Harvey Weinstein loves his speech at 273 below...


The last time, it was Gregg Easterbrook and his Kill Bill review [1].

From memory, on that occasion, Weinstein was more of a bit player - the role of the lead villain being taken by Mickey Mouse's boy, Michael Eisner, on account of Eisner's hacks canning Easterbrook from his ESPN gig. Anticipating the Great Man's wishes, rather than on his orders, I think is the better view.

Now, we get some speech-chilling news on Weinstein, courtesy of (of all places?) Women's Wear Daily:
When Vanity Fair contributor Peter Biskind was working on "Down and Dirty Pictures: Miramax, Sundance and the Rise of Independent Film," Weinstein first tried to bribe him.

According to the forward of Biskind's book, Weinstein asked him, "Don’t you have a book idea that’s really close to your heart?" When Biskind innocently responded that he’d always wanted to write a book about the science of politics, Weinstein told him, "Great. We could sell a million copies! Forget about that other book."

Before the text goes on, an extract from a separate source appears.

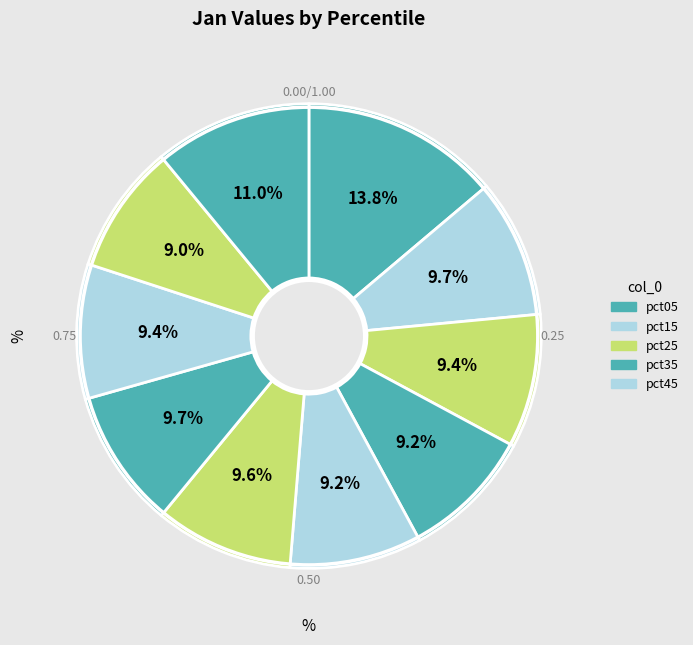

Count the number of slices in the pie.

10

Evidently, Biskind didn't.

So, WWD continues,
a worried Weinstein did a couple of things. First, according to two sources who spoke with Biskind about the matter, a person close to Weinstein masqueraded as a source for Biskind, took copious notes on the book’s contents and brought them back to the Miramax boss. Then, according to another source, Weinstein turned to David Boies, the famous attorney who won the Microsoft anti-trust suit and repped Al Gore in the Florida presidential recount, and they appealed all the way up to Viacom boss Sumner Redstone and had a less-than-successful mogul-to-mogul talk.

One gets a warm glow to think of the owners of CBS [2] declining to yield before the blandishments of private interests.

(Remember the Reagan miniseries farrago?)

And Weinstein doesn't seem to have done more than ask nicely (or, perhaps, not so nicely) for the book to be pulped. A necessary element to the speech-chilling crime would be the use of some means of extortion. Like threatening to fire someone. Or cancel contracts. Or dump stock. Or tell tales to regulators. Or squeeze advertisers. Or hijack talent.

Harvey wouldn't do anything like that, would he?

  1. Last discussed here on January 8 - where find links back to several earlier pieces here.

  2. The Who Owns What? page on the CJR site is worth bookmarking.